I am very interested in the application of deep learning for visual understanding and reinforcement learning tasks. I've been excited about artificial intelligence since my 2nd year in college and the recent resurgence of AI has made now a very exciting time to be a researcher. Currently, my research focuses on finding more sample-efficient and principled ways for reinforcement learning algorithms to learn from their environment. My previous work focused on domain adaptation and transfer learning for deep neural networks. Particulary, I am interested in knowledge transfer from synthetic environments, such as video games, to real-world scenarios.
With the surge of autonomous driving efforts in industry, semantic understanding of road scenes has become more commercially relevant than ever. Semantic segmentation, or dense pixel prediction, has become a popular approach for scene understanding, as the meteoric rise of deep convolutional networks (CNNs) has led to significant progress in recent years. However, these deep networks require large amounts of data, labeled at the pixel level, which can be quite cumbersome to collect for the driving domain. As a result, many have looked to realistic virtual world simulators (i.e. video games), for collecting large volumes of labeled data. Despite the visual similarity between real and synthetic domains, models trained on synthetic street scenes show poor results when evaluated on real-world data. To compensate for this visual shift, supervision from the real domain is necessary. In this work, I examine how much real-world supervision is appropriate for effective transfer of models pretrained on synthetic. Utilizing recent methods of supervised and semi-supervised transfer for fully convolutional networks (FCNs), I achieve promising results with a very small amount of labeled data(~50 images). By also quantitatively measuring different levels of domain shift, I reveal how simple metrics about a synthetic domain can be used to infer the ability of network features to transfer.

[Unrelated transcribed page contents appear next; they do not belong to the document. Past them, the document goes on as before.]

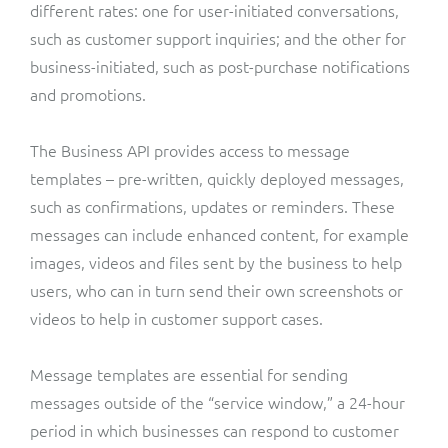
different rates: one for user-initiated conversations,
such as customer support inquiries; and the other for
business-initiated, such as post-purchase notifications
and promotions.
The Business API provides access to message
templates – pre-written, quickly deployed messages,
such as confirmations, updates or reminders. These
messages can include enhanced content, for example
images, videos and files sent by the business to help
users, who can in turn send their own screenshots or
videos to help in customer support cases.
Message templates are essential for sending
messages outside of the “service window,” a 24-hour
period in which businesses can respond to customer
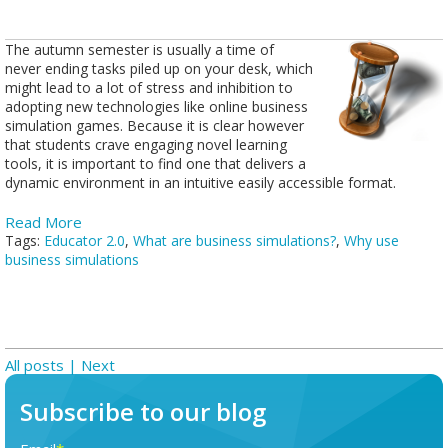
The autumn semester is usually a time of
never ending tasks piled up on your desk, which
might lead to a lot of stress and inhibition to
adopting new technologies like online business
simulation games. Because it is clear however
that students crave engaging novel learning
tools, it is important to find one that delivers a
dynamic environment in an intuitive easily accessible format.
Read More
Tags:
Educator 2.0
,
What are business simulations?
,
Why use
business simulations
All posts
| Next
Subscribe to our blog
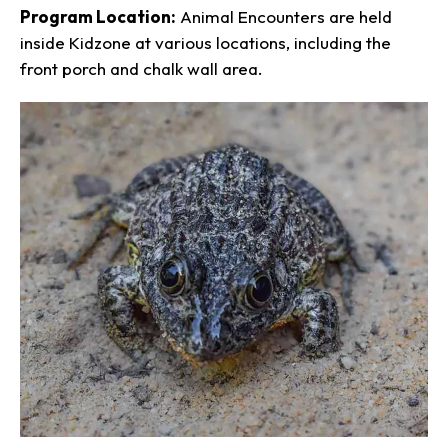
Program Location:
Animal Encounters are held
inside Kidzone at various locations, including the
front porch and chalk wall area.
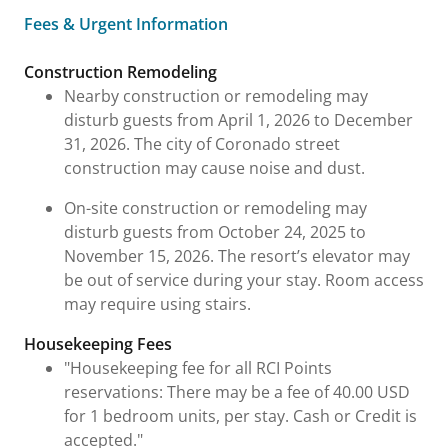
Fees & Urgent Information
Fees & Urgent Information
Construction Remodeling
Nearby construction or remodeling may
disturb guests from April 1, 2026 to December
31, 2026. The city of Coronado street
construction may cause noise and dust.
On-site construction or remodeling may
disturb guests from October 24, 2025 to
November 15, 2026. The resort’s elevator may
be out of service during your stay. Room access
may require using stairs.
Housekeeping Fees
"Housekeeping fee for all RCI Points
reservations: There may be a fee of 40.00 USD
for 1 bedroom units, per stay. Cash or Credit is
accepted."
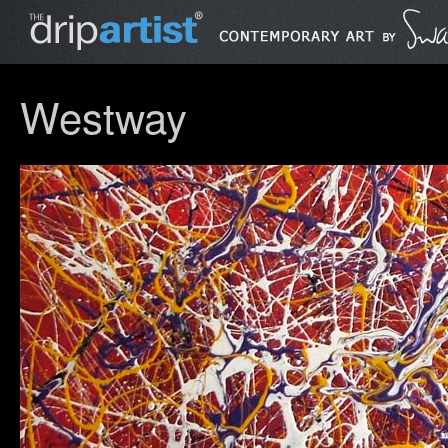
Westway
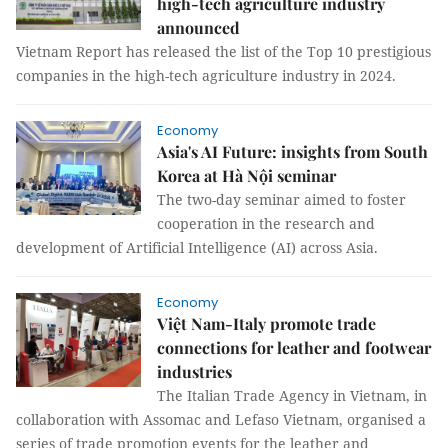
high-tech agriculture industry
announced
Vietnam Report has released the list of the Top 10 prestigious
companies in the high-tech agriculture industry in 2024.
Economy
Asia's AI Future: insights from South
Korea at Hà Nội seminar
The two-day seminar aimed to foster
cooperation in the research and
development of Artificial Intelligence (AI) across Asia.
Economy
Việt Nam-Italy promote trade
connections for leather and footwear
industries
The Italian Trade Agency in Vietnam, in
collaboration with Assomac and Lefaso Vietnam, organised a
series of trade promotion events for the leather and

Recent studies have shown that features from deep convolutional neural networks learned using large labeled datasets, like ImageNet, provide effective representations for a variety of visual recognition tasks. They achieve strong performance as generic features and are even more effective when fine-tuned to target datasets. However, details of the fine-tuning procedure across datasets and with different amount of labeled data are not well-studied and choosing the best fine-tuning method is often left to trial and error. In this work we systematically explore the design-space for fine-tuning and give recommendations based on two key characteristics of the target dataset: visual distance from source dataset and the amount of available training data. Through a comprehensive experimental analysis, we conclude, with a few exceptions, that it is best to copy as many layers of a pre-trained network as possible, and then adjust the level of fine-tuning based on the visual distance from source.

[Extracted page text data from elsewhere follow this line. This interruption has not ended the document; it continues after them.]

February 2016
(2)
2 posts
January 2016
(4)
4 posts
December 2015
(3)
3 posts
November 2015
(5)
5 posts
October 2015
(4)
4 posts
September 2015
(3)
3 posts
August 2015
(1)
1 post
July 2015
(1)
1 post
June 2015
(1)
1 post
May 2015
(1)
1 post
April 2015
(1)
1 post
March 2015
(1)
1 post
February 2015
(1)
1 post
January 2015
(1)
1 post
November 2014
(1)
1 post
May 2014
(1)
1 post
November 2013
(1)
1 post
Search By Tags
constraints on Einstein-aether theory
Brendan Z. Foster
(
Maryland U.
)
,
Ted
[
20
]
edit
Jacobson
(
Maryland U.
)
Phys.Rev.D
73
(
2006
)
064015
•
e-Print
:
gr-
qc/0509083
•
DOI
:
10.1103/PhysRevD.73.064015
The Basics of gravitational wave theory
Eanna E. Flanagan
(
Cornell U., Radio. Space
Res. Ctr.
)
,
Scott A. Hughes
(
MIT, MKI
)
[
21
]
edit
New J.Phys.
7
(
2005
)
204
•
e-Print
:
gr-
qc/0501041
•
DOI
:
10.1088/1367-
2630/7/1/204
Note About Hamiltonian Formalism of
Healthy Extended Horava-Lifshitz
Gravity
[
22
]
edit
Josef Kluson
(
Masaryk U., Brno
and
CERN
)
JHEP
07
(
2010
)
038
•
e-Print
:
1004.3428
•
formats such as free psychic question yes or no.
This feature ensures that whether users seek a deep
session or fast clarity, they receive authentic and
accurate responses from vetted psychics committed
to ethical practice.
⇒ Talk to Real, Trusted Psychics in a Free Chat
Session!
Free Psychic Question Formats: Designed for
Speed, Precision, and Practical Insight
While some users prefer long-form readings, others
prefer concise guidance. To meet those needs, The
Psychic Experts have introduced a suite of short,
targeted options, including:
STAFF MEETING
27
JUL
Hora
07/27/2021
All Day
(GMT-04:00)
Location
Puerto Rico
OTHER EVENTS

Deep Convolutional Generative Adversarial Networks (DCGANs) have become popular in recent months for their ability to effectively capture image distributions and generate realistic images. Recent work has also shown that conditional information provided to Generative Adversarial Networks (GANs) allows for deterministic control of generated images simply through the regulation of the conditional vector. Although many have hinted that language models could be used as conditional information for generating images from words, there are very few attempts using GANs, much less DCGANs. In this project we explore and analyze the results of image generation by encoding captions as conditional information to our DCCGAN. We use a subset of the MSCOCO dataset to evaluate our results.
PDF STATUS: COMPLETED
Aside from research, I've had the chance to apply machine learning and data mining methods for numerous applications. Here are some of my other projects from the last few years
Here I used unsupervised and supervised machine learning methods, including autoregressive hidden markov models to predicting each teams wins and losses over the regular season. These predictions used team game-by-game statistics, opponent strength, and player baseline talent level. The image on the left shows my predictions for the current NBA season.
For this project, my teammates and I ran TextRank and PageRank algorithms for custom web crawlers to extract key phrases and the most popular words from the website of the university news publication, the DailyCal.